First, GAM vs. OLS -- this shows the effect of using smooth functions instead of a linear model.
```{r diff.ols.gam, fig.width=10, fig.height=10}
zhne.grid.m.df$diff.ols.gam <- (zhne.grid.m.df$pred.ols - zhne.grid.m.df$pred.gam)
summary(zhne.grid.m.df$diff.ols.gam)
display.difference.map("diff.ols.gam",
"OLS - GAM",
"deg C")
```
Q: Decscribe the differences, both the statistical summary and the map. Can you explain these?

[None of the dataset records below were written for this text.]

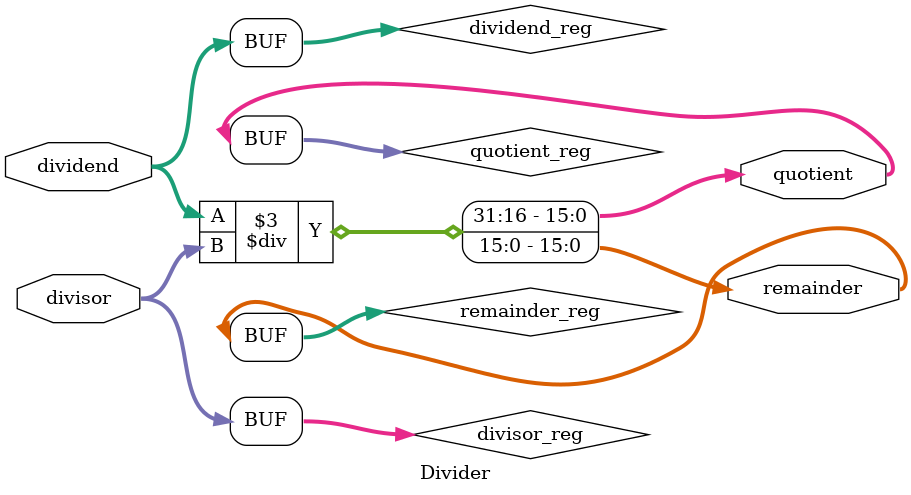
<source format=v>
module Divider(
    input [15:0] dividend,
    input [15:0] divisor,
    output reg [15:0] quotient,
    output reg [15:0] remainder
);

reg [15:0] dividend_reg;
reg [15:0] divisor_reg;
reg [15:0] quotient_reg;
reg [15:0] remainder_reg;

always @* begin
    dividend_reg = dividend;
    divisor_reg = divisor;
end

always @* begin
    {quotient_reg, remainder_reg} = dividend_reg / divisor_reg;
end

assign quotient = quotient_reg;
assign remainder = remainder_reg;

endmodule

</source>
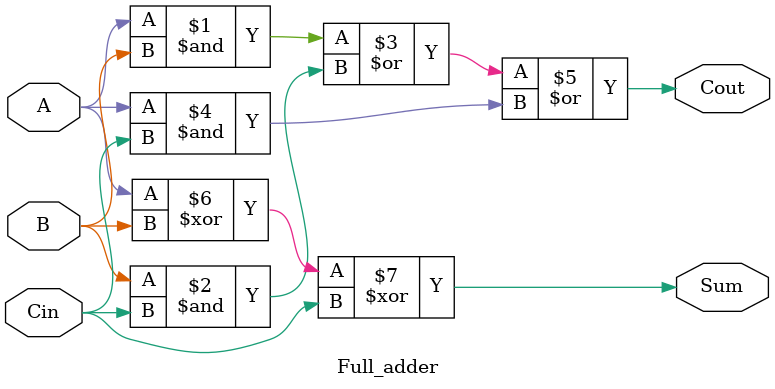
<source format=v>
module Full_adder (
    output Cout, Sum,
    input A, B, Cin
);
    assign Cout = (A & B) | (B & Cin) | (A & Cin);
    assign Sum = A ^ B ^ Cin;
endmodule
</source>
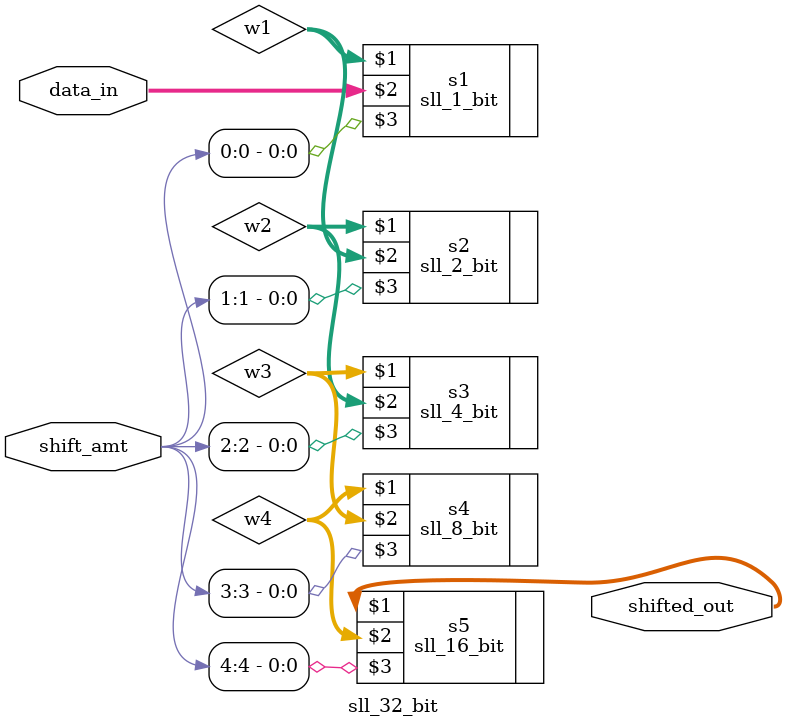
<source format=v>
module sll_32_bit(shifted_out, data_in, shift_amt);
    output [31:0] shifted_out;
    input [31:0] data_in;
    input [4:0] shift_amt;

    wire [31:0] w1, w2, w3, w4;

    sll_1_bit s1(w1, data_in, shift_amt[0]);
    sll_2_bit s2(w2, w1, shift_amt[1]);
    sll_4_bit s3(w3, w2, shift_amt[2]);
    sll_8_bit s4(w4, w3, shift_amt[3]);
    sll_16_bit s5(shifted_out, w4, shift_amt[4]);
endmodule

</source>
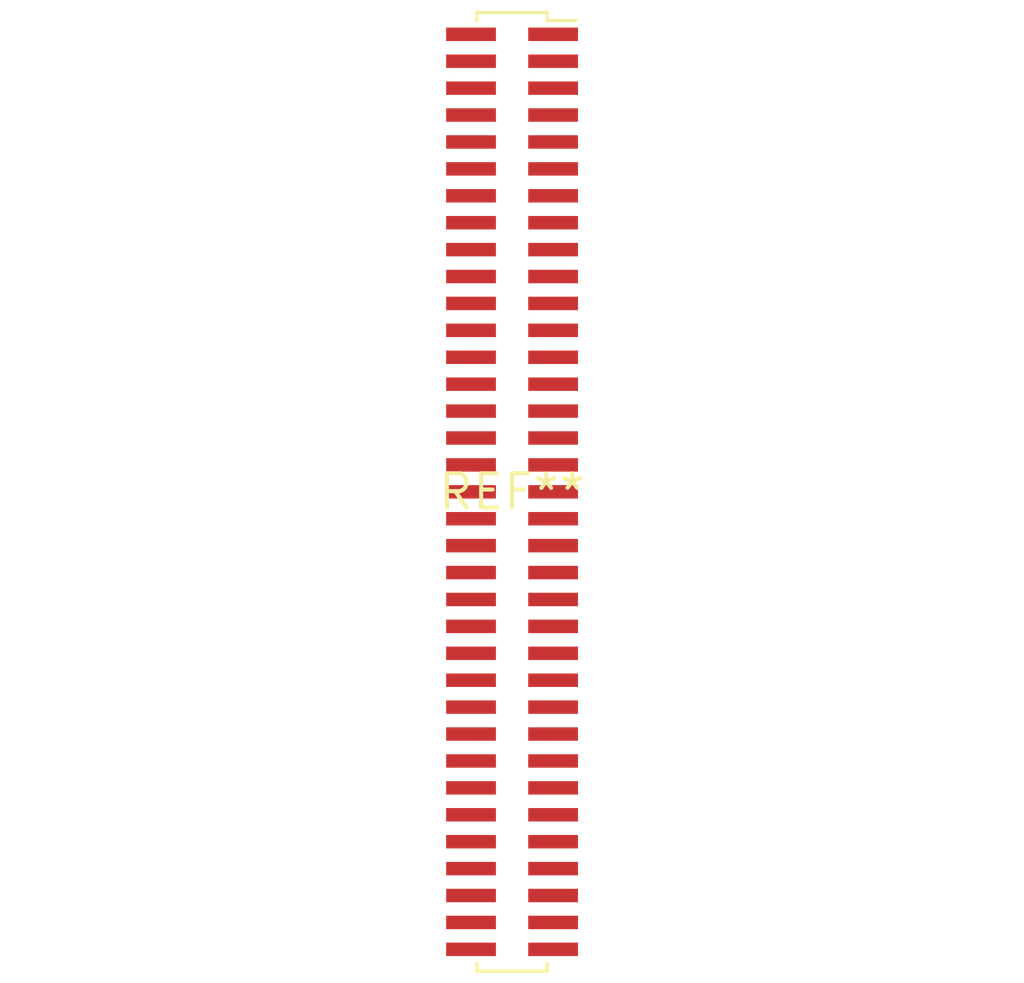
<source format=kicad_pcb>
(kicad_pcb (version 20240108) (generator pcbnew)

  (general
    (thickness 1.6)
  )

  (paper "A4")
  (layers
    (0 "F.Cu" signal)
    (31 "B.Cu" signal)
    (32 "B.Adhes" user "B.Adhesive")
    (33 "F.Adhes" user "F.Adhesive")
    (34 "B.Paste" user)
    (35 "F.Paste" user)
    (36 "B.SilkS" user "B.Silkscreen")
    (37 "F.SilkS" user "F.Silkscreen")
    (38 "B.Mask" user)
    (39 "F.Mask" user)
    (40 "Dwgs.User" user "User.Drawings")
    (41 "Cmts.User" user "User.Comments")
    (42 "Eco1.User" user "User.Eco1")
    (43 "Eco2.User" user "User.Eco2")
    (44 "Edge.Cuts" user)
    (45 "Margin" user)
    (46 "B.CrtYd" user "B.Courtyard")
    (47 "F.CrtYd" user "F.Courtyard")
    (48 "B.Fab" user)
    (49 "F.Fab" user)
    (50 "User.1" user)
    (51 "User.2" user)
    (52 "User.3" user)
    (53 "User.4" user)
    (54 "User.5" user)
    (55 "User.6" user)
    (56 "User.7" user)
    (57 "User.8" user)
    (58 "User.9" user)
  )

  (setup
    (pad_to_mask_clearance 0)
    (pcbplotparams
      (layerselection 0x00010fc_ffffffff)
      (plot_on_all_layers_selection 0x0000000_00000000)
      (disableapertmacros false)
      (usegerberextensions false)
      (usegerberattributes false)
      (usegerberadvancedattributes false)
      (creategerberjobfile false)
      (dashed_line_dash_ratio 12.000000)
      (dashed_line_gap_ratio 3.000000)
      (svgprecision 4)
      (plotframeref false)
      (viasonmask false)
      (mode 1)
      (useauxorigin false)
      (hpglpennumber 1)
      (hpglpenspeed 20)
      (hpglpendiameter 15.000000)
      (dxfpolygonmode false)
      (dxfimperialunits false)
      (dxfusepcbnewfont false)
      (psnegative false)
      (psa4output false)
      (plotreference false)
      (plotvalue false)
      (plotinvisibletext false)
      (sketchpadsonfab false)
      (subtractmaskfromsilk false)
      (outputformat 1)
      (mirror false)
      (drillshape 1)
      (scaleselection 1)
      (outputdirectory "")
    )
  )

  (net 0 "")

  (footprint "PinSocket_2x35_P1.00mm_Vertical_SMD" (layer "F.Cu") (at 0 0))

)

</source>
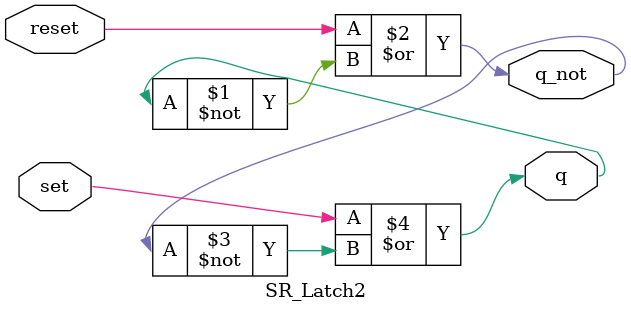
<source format=sv>
/* Generated by Yosys 0.38+113 (git sha1 91fbd5898, clang++ 14.0.0-1ubuntu1.1 -fPIC -Os) */

(* top =  1  *)
(* src = "sr_latch2.sv:1.1-6.10" *)
module SR_Latch2(set, reset, q, q_not);
  (* src = "sr_latch2.sv:1.67-1.68" *)
  output q;
  wire q;
  (* src = "sr_latch2.sv:1.83-1.88" *)
  output q_not;
  wire q_not;
  (* src = "sr_latch2.sv:1.47-1.52" *)
  input reset;
  wire reset;
  (* src = "sr_latch2.sv:1.30-1.33" *)
  input set;
  wire set;
  assign q_not = reset | ~(q);
  assign q = set | ~(q_not);
endmodule

</source>
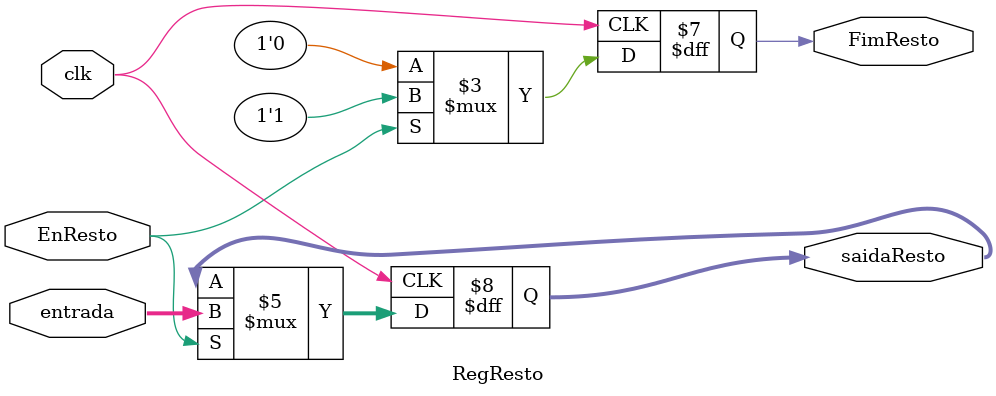
<source format=v>
module RegResto(entrada, EnResto, clk, FimResto, saidaResto);

	input clk, EnResto;
	input [15:0] entrada;	 
	output reg FimResto;
	output reg [15:0] saidaResto;

always @(posedge clk)
	begin
			FimResto<=1'b0;
			if (EnResto == 1'b1) begin
				saidaResto <= entrada; 
				FimResto <= 1'b1;
			end
	end
endmodule

</source>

Second, GAM vs. KED -- two "best" mapping methods compared.
```{r diff.ked.gam, fig.width=10, fig.height=10}
zhne.grid.m.df$diff.ked.gam <- (ked$var1.pred - zhne.grid.m.df$pred.gam)
summary(zhne.grid.m.df$diff.ked.gam)
display.difference.map("diff.ked.gam",
"KED - GAM",
"deg C")
```
Q: Decscribe the differences, both the statistical summary and the map. Can you explain these?